Beleaguered
Americans in need of health care that requires costly drugs (for just
how costly, see Elisabeth Rosenthal's excellent New York Times series,
"Paying Till It Hurts")
may find themselves longing to be citizens of a country like India,
where a government-appointed panel evaluates drugs for local makers to
copy, at vastly reduced prices from what Americans pay. Pharmaceutical
companies are enraged about the practice, which allows a compulsory
license to be awarded for some
products still under patent if the original isn’t available locally at a
reasonable price.
Bloomberg reported what one such enraged CEO, Marijn
Dekkers of Bayer, said last month about India's granting the nation's
first compulsory license to make a copy of Bayer’s Nexavar cancer drug--
at a 97 percent discount to the original product: “We did not develop this medicine for Indians. We developed it for western patients who can afford it.”

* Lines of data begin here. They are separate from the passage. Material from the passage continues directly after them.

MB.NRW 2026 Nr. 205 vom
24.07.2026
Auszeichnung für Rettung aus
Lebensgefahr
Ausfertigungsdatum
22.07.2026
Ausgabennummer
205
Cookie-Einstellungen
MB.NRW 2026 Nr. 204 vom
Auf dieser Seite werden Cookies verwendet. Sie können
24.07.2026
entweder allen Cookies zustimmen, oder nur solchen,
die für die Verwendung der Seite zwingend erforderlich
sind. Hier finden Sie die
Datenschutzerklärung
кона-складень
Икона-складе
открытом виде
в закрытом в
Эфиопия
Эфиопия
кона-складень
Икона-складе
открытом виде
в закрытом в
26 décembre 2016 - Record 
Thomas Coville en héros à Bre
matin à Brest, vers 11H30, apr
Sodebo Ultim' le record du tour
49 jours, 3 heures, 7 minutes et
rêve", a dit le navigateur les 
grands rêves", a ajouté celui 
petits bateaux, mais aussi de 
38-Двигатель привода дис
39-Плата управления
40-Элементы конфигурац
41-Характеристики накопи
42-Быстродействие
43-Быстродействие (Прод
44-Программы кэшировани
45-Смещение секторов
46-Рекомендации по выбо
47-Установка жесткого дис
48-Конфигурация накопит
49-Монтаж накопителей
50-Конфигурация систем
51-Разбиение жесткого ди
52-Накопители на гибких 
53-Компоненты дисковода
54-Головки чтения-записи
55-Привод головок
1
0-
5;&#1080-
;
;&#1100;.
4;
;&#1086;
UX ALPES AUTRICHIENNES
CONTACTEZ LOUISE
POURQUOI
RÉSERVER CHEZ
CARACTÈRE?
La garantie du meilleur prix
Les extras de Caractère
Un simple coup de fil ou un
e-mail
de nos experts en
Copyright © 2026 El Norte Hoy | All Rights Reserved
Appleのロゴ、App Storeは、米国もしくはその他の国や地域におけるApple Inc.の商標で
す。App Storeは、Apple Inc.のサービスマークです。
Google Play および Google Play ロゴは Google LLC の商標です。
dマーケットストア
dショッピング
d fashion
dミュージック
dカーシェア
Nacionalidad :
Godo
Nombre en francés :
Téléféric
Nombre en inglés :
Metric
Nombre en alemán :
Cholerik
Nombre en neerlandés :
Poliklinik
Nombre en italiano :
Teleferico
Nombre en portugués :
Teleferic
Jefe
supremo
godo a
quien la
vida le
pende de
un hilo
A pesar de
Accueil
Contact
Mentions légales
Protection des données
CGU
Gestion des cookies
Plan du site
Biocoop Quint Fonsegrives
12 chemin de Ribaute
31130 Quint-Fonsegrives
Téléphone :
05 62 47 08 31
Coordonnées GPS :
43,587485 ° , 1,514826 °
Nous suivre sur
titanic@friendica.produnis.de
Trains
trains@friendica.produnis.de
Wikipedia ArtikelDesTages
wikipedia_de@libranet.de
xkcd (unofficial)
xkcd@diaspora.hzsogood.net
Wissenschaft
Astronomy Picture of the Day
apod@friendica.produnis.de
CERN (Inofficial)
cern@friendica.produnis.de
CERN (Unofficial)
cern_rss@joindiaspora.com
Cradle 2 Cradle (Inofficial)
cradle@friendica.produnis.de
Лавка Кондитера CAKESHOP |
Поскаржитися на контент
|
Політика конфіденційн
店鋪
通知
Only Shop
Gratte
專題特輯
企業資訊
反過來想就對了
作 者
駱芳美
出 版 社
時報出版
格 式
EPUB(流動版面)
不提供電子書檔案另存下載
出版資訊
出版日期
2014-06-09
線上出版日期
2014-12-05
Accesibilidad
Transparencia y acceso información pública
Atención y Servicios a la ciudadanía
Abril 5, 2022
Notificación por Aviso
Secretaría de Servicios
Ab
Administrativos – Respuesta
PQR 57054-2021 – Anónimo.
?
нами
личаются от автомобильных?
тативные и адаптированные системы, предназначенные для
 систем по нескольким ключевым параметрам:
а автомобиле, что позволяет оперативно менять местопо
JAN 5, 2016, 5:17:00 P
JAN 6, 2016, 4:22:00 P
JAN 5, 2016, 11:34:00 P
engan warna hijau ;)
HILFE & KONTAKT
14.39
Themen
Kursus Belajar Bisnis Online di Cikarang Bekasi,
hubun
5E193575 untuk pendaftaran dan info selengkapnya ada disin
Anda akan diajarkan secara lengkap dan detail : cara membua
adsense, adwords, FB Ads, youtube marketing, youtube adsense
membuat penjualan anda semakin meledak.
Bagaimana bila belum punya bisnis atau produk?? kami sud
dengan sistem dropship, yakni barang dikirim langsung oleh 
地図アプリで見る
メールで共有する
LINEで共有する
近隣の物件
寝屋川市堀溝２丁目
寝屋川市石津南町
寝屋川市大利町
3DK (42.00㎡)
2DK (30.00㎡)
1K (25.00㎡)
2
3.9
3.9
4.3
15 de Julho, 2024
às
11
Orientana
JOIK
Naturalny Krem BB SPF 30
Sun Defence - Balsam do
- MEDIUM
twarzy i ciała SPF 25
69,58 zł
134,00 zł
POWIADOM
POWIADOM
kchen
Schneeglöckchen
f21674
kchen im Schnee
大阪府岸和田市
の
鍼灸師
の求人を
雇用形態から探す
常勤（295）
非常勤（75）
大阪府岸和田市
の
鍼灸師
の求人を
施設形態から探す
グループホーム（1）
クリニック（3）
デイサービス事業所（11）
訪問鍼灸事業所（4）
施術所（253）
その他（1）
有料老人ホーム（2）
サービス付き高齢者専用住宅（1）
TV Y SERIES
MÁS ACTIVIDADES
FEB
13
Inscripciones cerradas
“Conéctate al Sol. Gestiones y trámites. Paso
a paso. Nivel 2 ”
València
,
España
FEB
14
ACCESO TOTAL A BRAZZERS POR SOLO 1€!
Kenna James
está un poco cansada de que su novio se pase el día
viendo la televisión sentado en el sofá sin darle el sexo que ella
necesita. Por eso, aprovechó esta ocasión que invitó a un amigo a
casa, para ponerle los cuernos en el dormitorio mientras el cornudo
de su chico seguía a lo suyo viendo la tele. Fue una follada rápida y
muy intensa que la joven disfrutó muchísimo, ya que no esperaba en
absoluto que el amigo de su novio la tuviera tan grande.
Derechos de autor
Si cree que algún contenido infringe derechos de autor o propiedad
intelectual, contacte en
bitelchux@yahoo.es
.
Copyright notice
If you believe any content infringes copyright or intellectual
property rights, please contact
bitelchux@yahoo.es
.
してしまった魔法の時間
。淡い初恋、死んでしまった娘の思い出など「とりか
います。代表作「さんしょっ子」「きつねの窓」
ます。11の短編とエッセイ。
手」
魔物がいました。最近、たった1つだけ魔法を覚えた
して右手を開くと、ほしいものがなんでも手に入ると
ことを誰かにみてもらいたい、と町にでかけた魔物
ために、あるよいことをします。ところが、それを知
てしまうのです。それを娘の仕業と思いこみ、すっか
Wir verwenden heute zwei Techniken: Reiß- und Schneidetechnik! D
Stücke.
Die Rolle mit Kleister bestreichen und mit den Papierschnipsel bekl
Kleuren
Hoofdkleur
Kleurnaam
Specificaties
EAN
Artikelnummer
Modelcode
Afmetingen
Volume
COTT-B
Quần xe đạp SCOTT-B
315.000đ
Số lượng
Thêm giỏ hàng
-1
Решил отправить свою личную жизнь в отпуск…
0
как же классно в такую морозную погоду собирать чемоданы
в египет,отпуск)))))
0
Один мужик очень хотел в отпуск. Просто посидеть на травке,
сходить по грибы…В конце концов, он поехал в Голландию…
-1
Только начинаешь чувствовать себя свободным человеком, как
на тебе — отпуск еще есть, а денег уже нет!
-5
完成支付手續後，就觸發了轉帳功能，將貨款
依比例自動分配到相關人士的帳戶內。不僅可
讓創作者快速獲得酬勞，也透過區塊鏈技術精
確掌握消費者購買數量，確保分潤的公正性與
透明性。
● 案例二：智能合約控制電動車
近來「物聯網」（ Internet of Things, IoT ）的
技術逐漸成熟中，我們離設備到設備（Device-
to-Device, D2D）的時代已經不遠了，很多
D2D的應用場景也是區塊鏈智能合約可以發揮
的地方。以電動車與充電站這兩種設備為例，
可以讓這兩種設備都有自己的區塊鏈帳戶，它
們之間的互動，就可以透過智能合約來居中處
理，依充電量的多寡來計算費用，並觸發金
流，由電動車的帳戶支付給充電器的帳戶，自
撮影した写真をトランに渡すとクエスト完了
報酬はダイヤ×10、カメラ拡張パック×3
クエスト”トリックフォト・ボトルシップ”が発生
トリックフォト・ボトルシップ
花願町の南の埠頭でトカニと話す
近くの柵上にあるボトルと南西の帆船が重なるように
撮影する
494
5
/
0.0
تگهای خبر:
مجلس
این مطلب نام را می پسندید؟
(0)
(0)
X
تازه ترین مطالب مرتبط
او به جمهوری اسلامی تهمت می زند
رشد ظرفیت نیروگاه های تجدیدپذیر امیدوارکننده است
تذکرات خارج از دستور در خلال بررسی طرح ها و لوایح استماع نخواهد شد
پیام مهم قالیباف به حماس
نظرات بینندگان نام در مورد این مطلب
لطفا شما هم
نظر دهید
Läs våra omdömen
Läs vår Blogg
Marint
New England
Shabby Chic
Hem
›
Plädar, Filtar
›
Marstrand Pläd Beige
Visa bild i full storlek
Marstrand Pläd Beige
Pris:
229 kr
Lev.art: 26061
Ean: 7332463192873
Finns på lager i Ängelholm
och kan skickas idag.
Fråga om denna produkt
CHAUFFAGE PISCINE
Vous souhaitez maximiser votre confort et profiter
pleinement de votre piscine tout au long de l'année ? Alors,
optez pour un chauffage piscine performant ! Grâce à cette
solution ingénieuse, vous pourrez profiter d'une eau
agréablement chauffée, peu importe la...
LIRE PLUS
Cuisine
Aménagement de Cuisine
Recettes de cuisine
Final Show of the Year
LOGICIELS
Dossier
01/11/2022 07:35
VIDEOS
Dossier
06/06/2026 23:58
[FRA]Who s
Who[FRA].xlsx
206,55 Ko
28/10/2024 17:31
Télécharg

The blog Knowledge Ecology International,
which reported that "health advocates were shocked by the direct and
appalling statements attributed to Bayer CEO Marijn Dekkers," helpfully
provides this context: the Bayer price for Nexavar was $65,000 per year
in India, and "Bayer is currently arguing that the $65,000 price is
'reasonably affordable' to the India Supreme Court." h/t @nxthompson -- B.B.
1 comment:
What seems to be missing in the article is mention of the high prices the industry pays to fund the 'democratic' election of representatives favorable these high prices, huge industry tax breaks, and the use of public money for research.
Our government is indistinguishable from organized crime.